廊下に出ると、花が寄り添ってきた。くすくす笑っている。
「なんだ?」
「だって、すっごく淡々としてて文若さんらしいんですもん。高尚なお話みたい。声がすごくいいからつい聞いちゃいますけど」
彼は唇を引き結んだ。ややあって咳払いをする。
「仕方ない」
「そうですね。でも、孟徳さんの前で説明してた時とあんまり変わらない気がします」
まだ笑いを含んで言う妻の肩を、文若は軽く叩いた。
「もう少し柔らかいつもりだ。孫子や論語では難すぎる、と言ったのは花だろう? まあ、わたしが語ると早く寝付くようだが」
「うふふ、はーい」
「ところで、もうそろそろお前から聞いた話が尽きそうだ。」
「別にお話じゃなくていいんですよ。詩でも、唄でも…文若さんの声だっていうのが大事なんです。今度はわたしも最初から聞いていようかな。」
妻と子らが仲良く並んで期待した目でこちらを見ている図が浮かび、彼は自然と笑ってしまった。
「なんですか?」
「花もあの子らと変わらんな。」
「じゃあ、この次は文若さんの子どもに生まれて来ようかな。」
花が屈託無く笑う。文若は微妙な気分になった。
「そうなるとわたしは、お前が嫁に行くのを許さなければならないということか。
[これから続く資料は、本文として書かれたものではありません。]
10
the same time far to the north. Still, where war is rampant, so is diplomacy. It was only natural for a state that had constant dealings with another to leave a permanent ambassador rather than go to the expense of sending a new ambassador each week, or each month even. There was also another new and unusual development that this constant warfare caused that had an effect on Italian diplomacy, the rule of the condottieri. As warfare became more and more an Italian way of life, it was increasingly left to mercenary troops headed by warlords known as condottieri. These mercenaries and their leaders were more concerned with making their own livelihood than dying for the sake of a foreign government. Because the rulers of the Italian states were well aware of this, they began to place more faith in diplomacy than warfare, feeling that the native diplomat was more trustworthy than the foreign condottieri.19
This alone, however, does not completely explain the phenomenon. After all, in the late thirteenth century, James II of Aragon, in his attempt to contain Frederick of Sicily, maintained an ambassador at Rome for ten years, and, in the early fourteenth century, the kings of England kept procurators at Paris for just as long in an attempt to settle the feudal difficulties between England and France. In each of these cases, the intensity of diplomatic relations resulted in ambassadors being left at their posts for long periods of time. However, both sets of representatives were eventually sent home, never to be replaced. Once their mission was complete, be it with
」
「そうですね、お・父・さん?」
…その相手が丞相のような男ならどうするのだ。
「断固拒否する。」
あまりにきっぱりした物言いに花は目を丸くし、笑いながら文若に抱きついた。
「文若さん、大好きすぎます」
「…言葉遣いがおかしいぞ」
咎める言葉も途中で苦笑に変わる。花が彼の腕に抱きついた。
「ねえ、文若さん。孟徳さんなら塔ごと採ってしまうでしょうか。」
「ああ」
「文若さんは、美しい娘っていうだけじゃ塔に行ったりしませんよね?」
「無論だ」
「あの子もきっとそうですよね」
「そうだな。」
ふたりは寝室まで歩調を揃えてゆっくり歩いて行った。